IFAD president Alvaro Lario has told world leaders that access to productive land and reliable freshwater must receive the same attention as rare minerals

IFAD food insecurity glasshouse production MUST CREDIT IFAD:Yanick Folly

Image: IFAD/Yanick Folly

The International Fund for Agricultural Development (IFAD) has urged governments and investors to treat food security and rural investment as matters of global security.

The message comes as world leaders gather at the Munich Security Conference on 13-15 February amid rising geopolitical tensions.

“Fragile food systems pose an underestimated risk to global stability,” said Alvaro Lario, president of IFAD. “Specifically, access to productive land and reliable freshwater must be prioritised.

”Land and water deserve as much attention as rare minerals, if not more, as they are key to global stability.”

Nearly 80 per cent of the world’s poorest people live in rural areas, where climate shocks, failing food systems and lack of opportunity are acting as force multipliers for conflict, displacement and regional instability, IFAD pointed out.

“When rural communities have access to productive land and water, food security improves, conflicts over resources decrease and economic opportunities arise,” Lario outlined.

Investing in small-scale producers and rural entrepreneurs to connect them to markets and finance, he said, “does not just promote opportunity and prosperity, it also strengthens the foundations of peace and safeguards some of our most valuable resources”.
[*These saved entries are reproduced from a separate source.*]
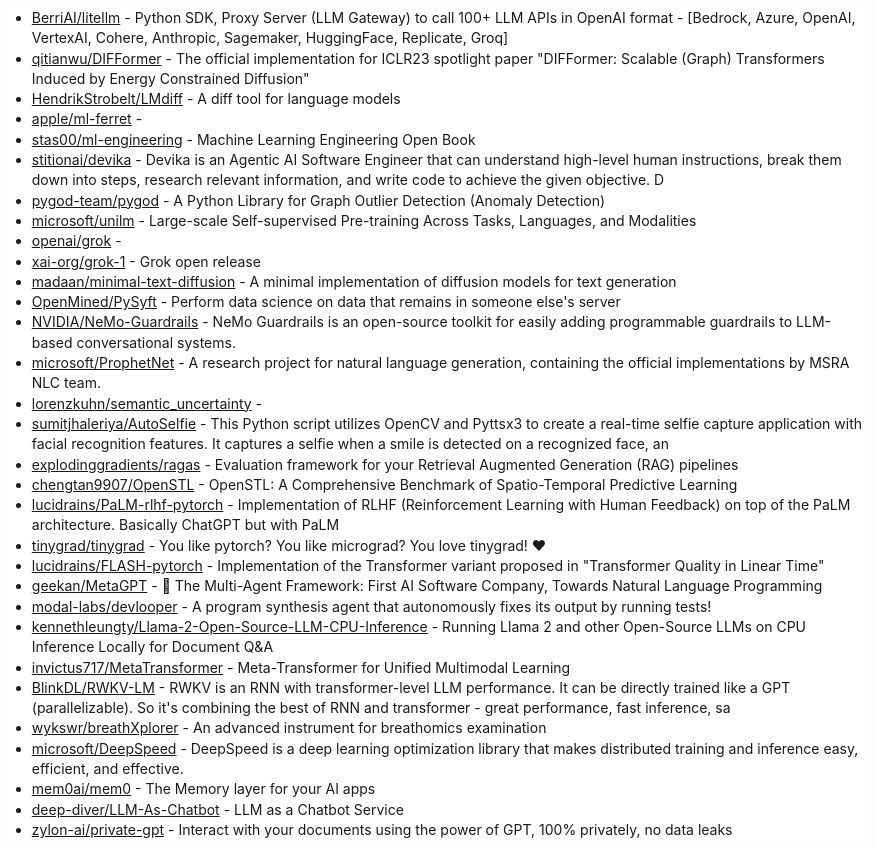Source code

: - [BerriAI/litellm](https://github.com/BerriAI/litellm) - Python SDK, Proxy Server (LLM Gateway) to call 100+ LLM APIs in OpenAI format - [Bedrock, Azure, OpenAI, VertexAI, Cohere, Anthropic, Sagemaker, HuggingFace, Replicate, Groq]
- [qitianwu/DIFFormer](https://github.com/qitianwu/DIFFormer) - The official implementation for ICLR23 spotlight paper "DIFFormer: Scalable (Graph) Transformers Induced by Energy Constrained Diffusion"
- [HendrikStrobelt/LMdiff](https://github.com/HendrikStrobelt/LMdiff) - A diff tool for language models
- [apple/ml-ferret](https://github.com/apple/ml-ferret) - 
- [stas00/ml-engineering](https://github.com/stas00/ml-engineering) - Machine Learning Engineering Open Book
- [stitionai/devika](https://github.com/stitionai/devika) - Devika is an Agentic AI Software Engineer that can understand high-level human instructions, break them down into steps, research relevant information, and write code to achieve the given objective. D
- [pygod-team/pygod](https://github.com/pygod-team/pygod) - A Python Library for Graph Outlier Detection (Anomaly Detection)
- [microsoft/unilm](https://github.com/microsoft/unilm) - Large-scale Self-supervised Pre-training Across Tasks, Languages, and Modalities
- [openai/grok](https://github.com/openai/grok) - 
- [xai-org/grok-1](https://github.com/xai-org/grok-1) - Grok open release
- [madaan/minimal-text-diffusion](https://github.com/madaan/minimal-text-diffusion) - A minimal implementation of diffusion models for text generation
- [OpenMined/PySyft](https://github.com/OpenMined/PySyft) - Perform data science on data that remains in someone else's server
- [NVIDIA/NeMo-Guardrails](https://github.com/NVIDIA/NeMo-Guardrails) - NeMo Guardrails is an open-source toolkit for easily adding programmable guardrails to LLM-based conversational systems.
- [microsoft/ProphetNet](https://github.com/microsoft/ProphetNet) - A research project for natural language generation, containing the official implementations by MSRA NLC team.
- [lorenzkuhn/semantic_uncertainty](https://github.com/lorenzkuhn/semantic_uncertainty) - 
- [sumitjhaleriya/AutoSelfie](https://github.com/sumitjhaleriya/AutoSelfie) - This Python script utilizes OpenCV and Pyttsx3 to create a real-time selfie capture application with facial recognition features. It captures a selfie when a smile is detected on a recognized face, an
- [explodinggradients/ragas](https://github.com/explodinggradients/ragas) - Evaluation framework for your Retrieval Augmented Generation (RAG) pipelines
- [chengtan9907/OpenSTL](https://github.com/chengtan9907/OpenSTL) - OpenSTL: A Comprehensive Benchmark of Spatio-Temporal Predictive Learning
- [lucidrains/PaLM-rlhf-pytorch](https://github.com/lucidrains/PaLM-rlhf-pytorch) - Implementation of RLHF (Reinforcement Learning with Human Feedback) on top of the PaLM architecture. Basically ChatGPT but with PaLM
- [tinygrad/tinygrad](https://github.com/tinygrad/tinygrad) - You like pytorch? You like micrograd? You love tinygrad! ❤️
- [lucidrains/FLASH-pytorch](https://github.com/lucidrains/FLASH-pytorch) - Implementation of the Transformer variant proposed in "Transformer Quality in Linear Time"
- [geekan/MetaGPT](https://github.com/geekan/MetaGPT) - 🌟 The Multi-Agent Framework: First AI Software Company, Towards Natural Language Programming
- [modal-labs/devlooper](https://github.com/modal-labs/devlooper) - A program synthesis agent that autonomously fixes its output by running tests!
- [kennethleungty/Llama-2-Open-Source-LLM-CPU-Inference](https://github.com/kennethleungty/Llama-2-Open-Source-LLM-CPU-Inference) - Running Llama 2 and other Open-Source LLMs on CPU Inference Locally for Document Q&A
- [invictus717/MetaTransformer](https://github.com/invictus717/MetaTransformer) - Meta-Transformer for Unified Multimodal Learning
- [BlinkDL/RWKV-LM](https://github.com/BlinkDL/RWKV-LM) - RWKV is an RNN with transformer-level LLM performance. It can be directly trained like a GPT (parallelizable). So it's combining the best of RNN and transformer - great performance, fast inference, sa
- [wykswr/breathXplorer](https://github.com/wykswr/breathXplorer) - An advanced instrument for breathomics examination
- [microsoft/DeepSpeed](https://github.com/microsoft/DeepSpeed) - DeepSpeed is a deep learning optimization library that makes distributed training and inference easy, efficient, and effective.
- [mem0ai/mem0](https://github.com/mem0ai/mem0) - The Memory layer for your AI apps
- [deep-diver/LLM-As-Chatbot](https://github.com/deep-diver/LLM-As-Chatbot) - LLM as a Chatbot Service
- [zylon-ai/private-gpt](https://github.com/zylon-ai/private-gpt) - Interact with your documents using the power of GPT, 100% privately, no data leaks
IFAD works with governments, UN agencies and the private sector to align food security investments with broader security and foreign policy goals.

It offers scalable, field-tested solutions that complement geopolitical and diplomatic efforts to build long-term global stability.

A recent three‑year impact assessment conducted by IFAD found that project participants recorded more than a one‑third increase in income, productive capacity, and market access.

Such investments in rural economies address the root causes that push people towards violence, illicit economies or irregular migration, showing a direct impact on stability, it stated.

”Evidence from IFAD’s portfolio shows clear security impacts,” the financial institution said.

”In Mali, districts that did not receive IFAD-supported agricultural programmes experienced an 8 per cent rise in local conflicts compared with those that did.

”In Ethiopia, a 1 per cent increase in land productivity was associated with a 3 per cent reduction in local conflicts,” IFAD commented.

It is estimated that 70 per cent of acutely food insecure people live in fragile or conflict-affected situations, with armed conflict nearly doubling since 2019.

For 44 per cent of the acutely food insecure populations, conflict or insecurity is the main driver, IFAD concluded.